Regione Lombardia toglie gli alpeggi dalla gestione di Ersaf per consegnarli ai comuni, un grave danno al patrimonio pubblico


La Regione Lombardia non desiste da suo piano di danneggiare il patrimonio pubblico indivisibile che gli è stato affidato dallo Stato che con tanta dedizione ha valorizzato in questi anni.

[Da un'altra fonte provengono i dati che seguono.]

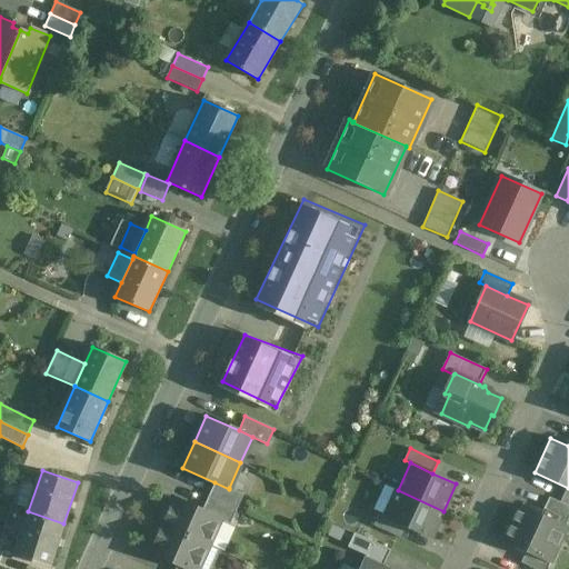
[(229,489),(215,482),(208,497),(237,510),(243,495),(229,488),(229,489)]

È proprio vero! 36 alpeggi, distribuiti in 14 delle 20 foreste di proprietà di Regione Lombardia con una superficie complessiva di 3.691 ettari, che la Giunta regionale ha deciso di passare ai Comuni. Gli alpeggi sono gestiti da 34 aziende, esiste con loro una forte sinergia attraverso progetti comuni e formazione, costituiscono una rete per lo sviluppo montano. Grazie al presidio e a questo lavoro svolto negli anni con ERSAF (Ente Regionale per i Servizi all’Agricoltura e alle Foreste), gli alpeggi hanno sviluppato forme moderne e avanzate di gestione che si sono tradotte in modalità contrattuali approvate dalla Regione l’anno scorso per tutti gli alpeggi. Siamo di fronte quindi a un bene prezioso della nostra Regione che è stato gestito in questi anni con competenza, passione e lungimiranza.

 

Si è proprio vero! La stessa ERSAF che questa stessa Giunta Regionale voleva cancellare nel mese di luglio, svuotandola di gran parte delle sue competenze, riducendola alla sola gestione del patrimonio forestale: in pratica un salto indietro agli anni '70 del secolo scorso, azzerando una lunga e fruttuosa evoluzione dell’Ente e annichilendone la capacità di sviluppare servizi per le imprese agricole, ricerche e progettazioni autonome.

 

Il patrimonio indisponibile della Regione Lombardia, ereditato dallo Stato, svolge una funzione pubblica molto importante: la Regione si deve impegnare a farne un uso pubblico, e di fatto viene gestito per una funzione pubblica. La funzione unitaria del patrimonio degli alpeggi è un fattore determinante per far crescere il valore e indirizzarlo verso la sua funzione ambientale e agricola. La Giunta regionale ha deciso di disgregare questa risorsa per consegnarla ai Comuni che non hanno né le competenze né le risorse necessarie per gestione, cura e promozione. In questo modo vengono meno i requisiti indispensabili di tutela della funzione pubblica del patrimonio.

 

Dissentiamo completamente da questa politica falsamente localistica e sussidiaria. Oggi già le aree vengono gestite in modo da garantire la partecipazione delle aziende agricole, che possono concorrere in modo trasparente per la valorizzazione del bene pubblico degli alpeggi. ERSAF ha saputo sviluppare iniziative e progetti davvero interessanti, garantendo un controllo sulla filiera gestionale, produttiva, ambientale e turistica.

 

Perché allora andare verso la disgregazione del patrimonio pubblico iscritto a bilancio come patrimonio indisponibile? Crediamo che a prevalere siano gli interessi localistici, le possibilità che gli alpeggi siano gestiti in modo clientelare favorendo imprenditori senza che questi si impegnino in un progetto comune di investimento pubblico, oppure peggio che siano utilizzati per rafforzare il consenso locale di parte, oppure ancora molto peggio che si alimentino interventi di sfruttamento delle risorse naturali senza condizioni oppure iniziative collegate alla caccia e quindi al non rispetto della biodiversità che viene fortemente custodita dagli alpeggi.

 

Inoltre prossimamente la Giunta regionale potrebbe operare spostando il personale di ERSAF indebolendo in modo drammatico l’Ente e privandolo di fatto di competenze e risorse anche per gestire l’importante patrimonio delle 20 Foreste di Lombardia, 23.000 ettari di proprietà di Regione Lombardia la cui gestione, tutela e valorizzazione è affidata appunto ad ERSAF, le foreste della Regione Lombardia sono le prime foreste pubbliche certificate in Italia attraverso i due schemi internazionali FSC e PEFC. Tutto questo è il grande patrimonio verde della collettività lombarda che la Regione ha conservato sino ad ora con grande capacità e che ora vuole svendere a livello locale pregiudicando fortemente la unitaria capacità di produrre benessere, tutela ambientale e lavoro agricolo e alimentare.